## What to work on
Each line below containing the word "panel" needs to be shown.

## Information shown
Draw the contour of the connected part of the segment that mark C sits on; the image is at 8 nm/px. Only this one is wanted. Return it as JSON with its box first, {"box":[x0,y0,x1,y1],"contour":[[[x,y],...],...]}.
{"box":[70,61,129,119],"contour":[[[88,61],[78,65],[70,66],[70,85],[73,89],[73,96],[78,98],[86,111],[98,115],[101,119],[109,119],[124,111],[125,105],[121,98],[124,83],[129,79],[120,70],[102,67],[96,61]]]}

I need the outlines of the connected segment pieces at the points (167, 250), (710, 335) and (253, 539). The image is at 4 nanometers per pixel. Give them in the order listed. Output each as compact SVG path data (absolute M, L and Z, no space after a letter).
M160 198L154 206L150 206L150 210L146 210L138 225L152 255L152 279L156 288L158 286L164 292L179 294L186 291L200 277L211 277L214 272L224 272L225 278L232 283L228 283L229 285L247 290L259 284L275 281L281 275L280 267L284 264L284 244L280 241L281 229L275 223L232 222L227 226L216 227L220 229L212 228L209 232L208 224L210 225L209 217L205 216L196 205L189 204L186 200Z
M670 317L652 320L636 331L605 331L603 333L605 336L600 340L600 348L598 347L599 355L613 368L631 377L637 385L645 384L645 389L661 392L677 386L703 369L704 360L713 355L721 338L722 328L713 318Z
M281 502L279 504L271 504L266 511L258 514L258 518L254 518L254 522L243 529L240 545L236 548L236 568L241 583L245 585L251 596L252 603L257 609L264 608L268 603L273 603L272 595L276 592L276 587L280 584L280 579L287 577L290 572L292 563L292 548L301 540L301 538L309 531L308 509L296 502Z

...

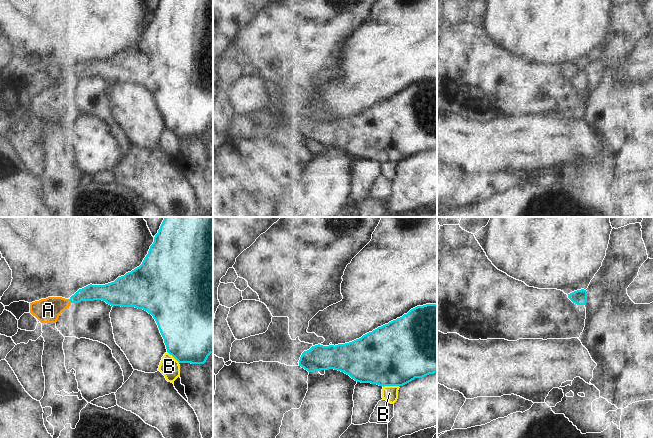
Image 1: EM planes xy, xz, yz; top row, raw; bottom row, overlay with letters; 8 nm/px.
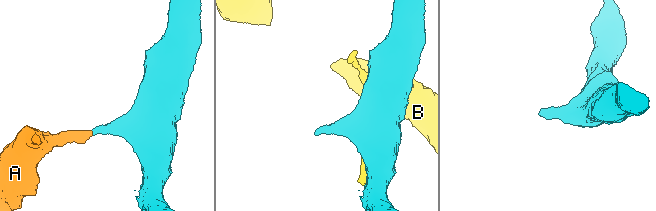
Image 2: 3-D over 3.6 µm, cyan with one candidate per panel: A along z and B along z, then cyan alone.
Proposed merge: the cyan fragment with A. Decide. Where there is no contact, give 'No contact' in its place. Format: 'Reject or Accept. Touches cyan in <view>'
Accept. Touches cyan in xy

...

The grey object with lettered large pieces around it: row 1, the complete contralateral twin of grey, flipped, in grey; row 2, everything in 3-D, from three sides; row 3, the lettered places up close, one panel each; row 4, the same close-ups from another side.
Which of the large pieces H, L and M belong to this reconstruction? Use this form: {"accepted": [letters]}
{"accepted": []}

## Result of this exercise
Image 2: 3-D over 3.6 µm, cyan with one candidate per panel: A along z and B along z, then cyan alone.
The grey object with lettered large pieces around it: row 1, the complete contralateral twin of grey, flipped, in grey; row 2, everything in 3-D, from three sides; row 3, the lettered places up close, one panel each; row 4, the same close-ups from another side.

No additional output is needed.